ACTION ITEM:
Your answer is to be the exact text of the lines from the one containing "notepad: present [716,373,794,405]" through the final line of the entries, restated in full, with pictures omitted.

TASK MATERIAL:
╭──

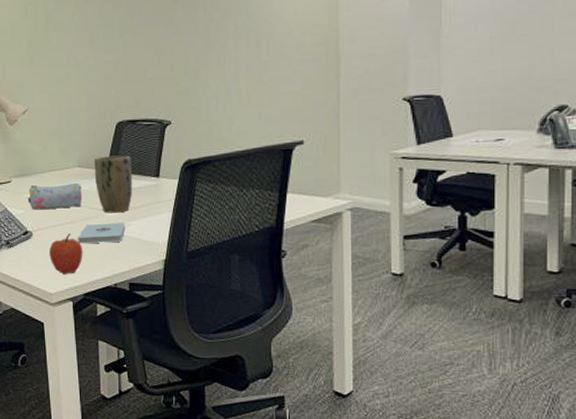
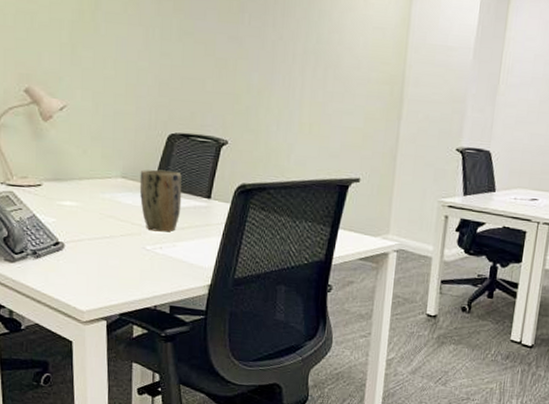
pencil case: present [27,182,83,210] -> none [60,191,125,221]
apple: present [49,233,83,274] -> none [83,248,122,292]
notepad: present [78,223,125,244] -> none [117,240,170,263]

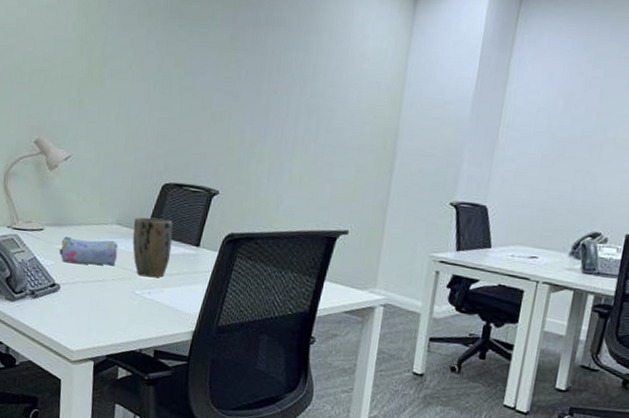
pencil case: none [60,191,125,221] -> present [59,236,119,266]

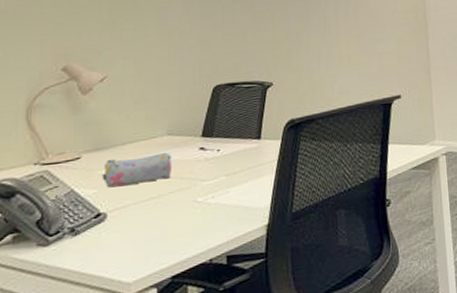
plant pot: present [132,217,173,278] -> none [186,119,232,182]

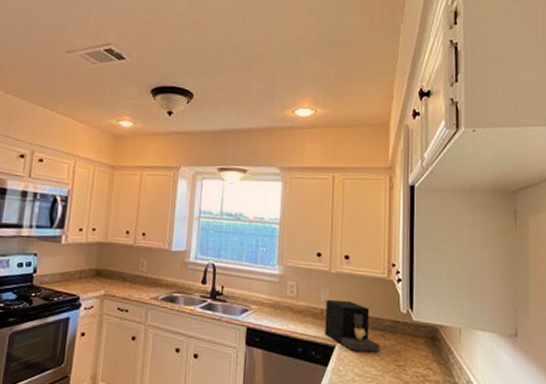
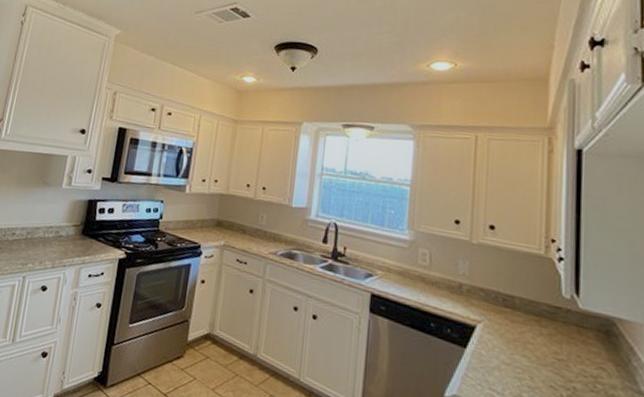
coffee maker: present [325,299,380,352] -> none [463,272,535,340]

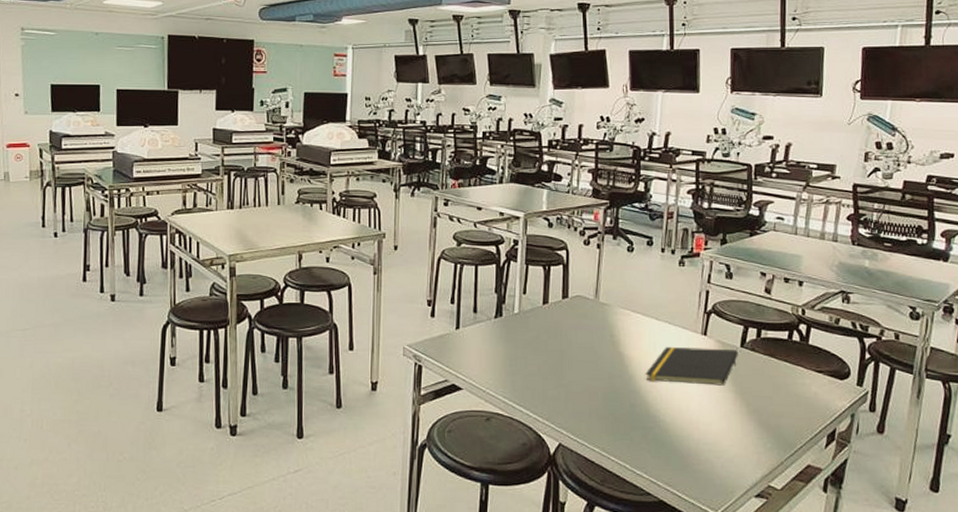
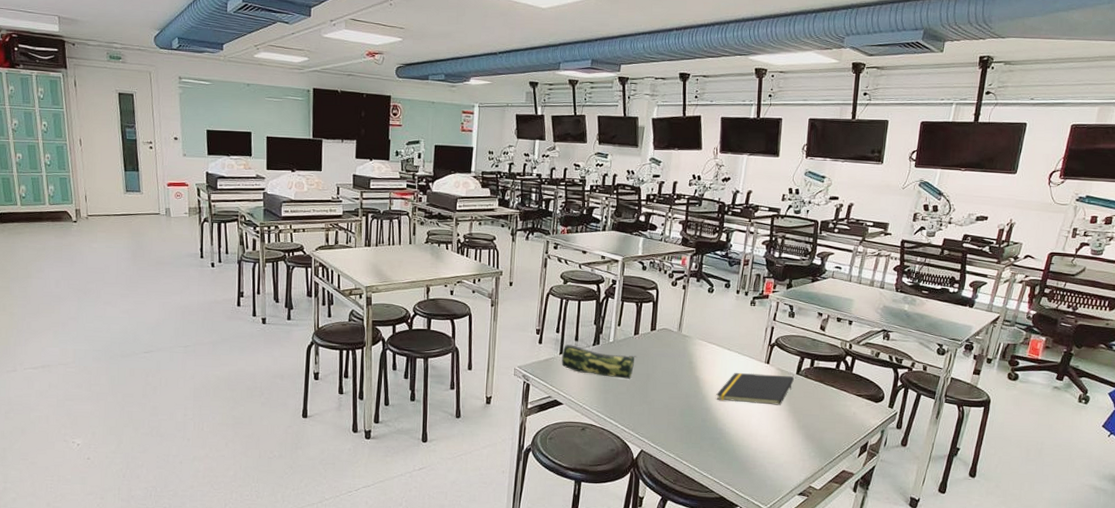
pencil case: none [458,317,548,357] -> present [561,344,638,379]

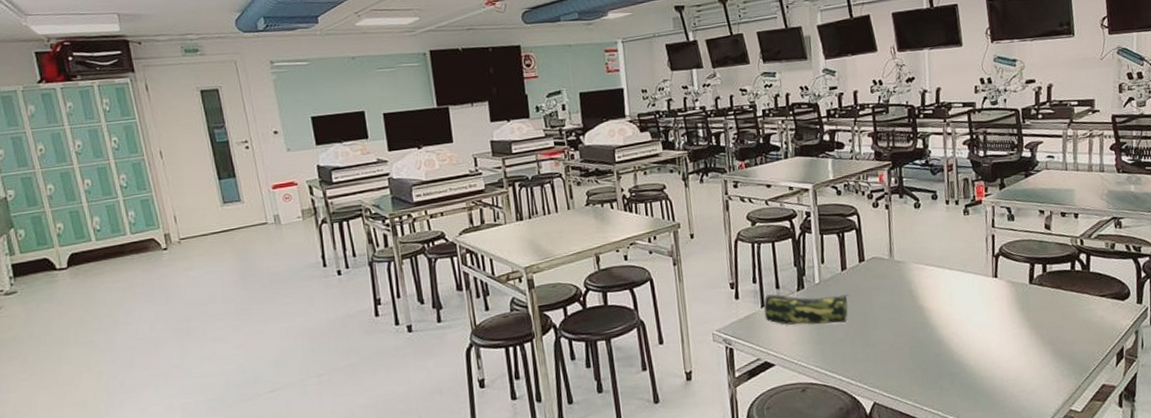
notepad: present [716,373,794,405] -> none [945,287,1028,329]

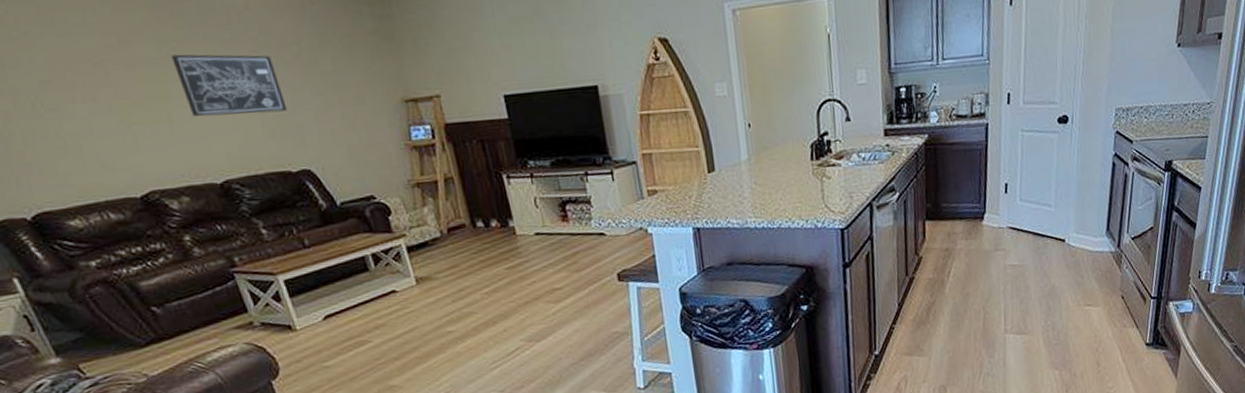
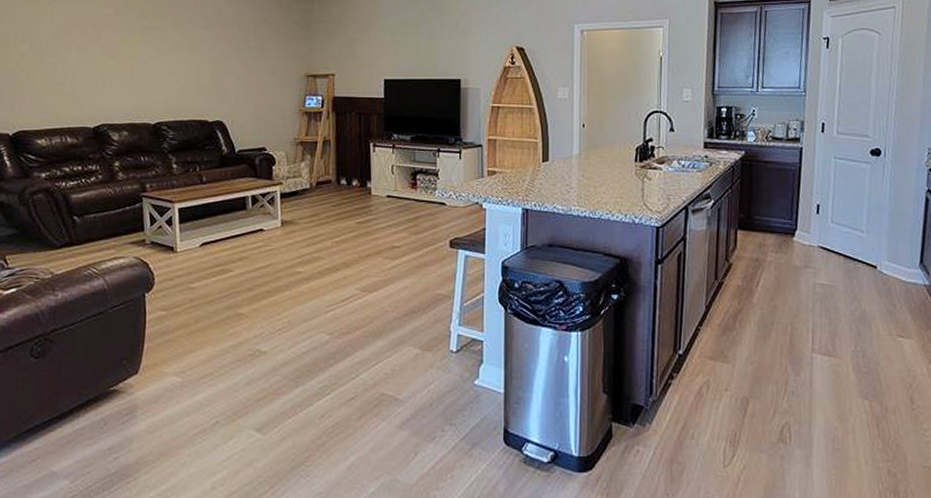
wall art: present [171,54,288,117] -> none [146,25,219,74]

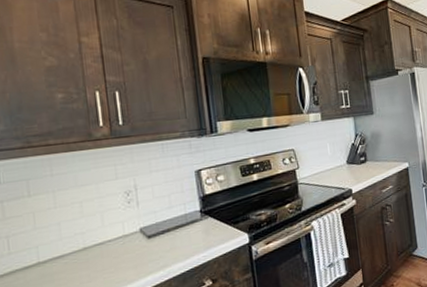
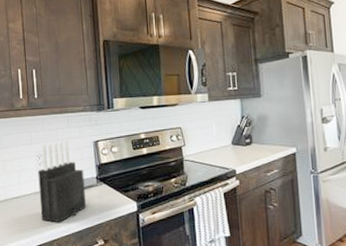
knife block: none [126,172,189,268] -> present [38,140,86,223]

╰──

SOLUTION FOR THIS TASK:
notepad: present [716,373,794,405] -> none [945,287,1028,329]

wall art: present [171,54,288,117] -> none [146,25,219,74]

knife block: none [126,172,189,268] -> present [38,140,86,223]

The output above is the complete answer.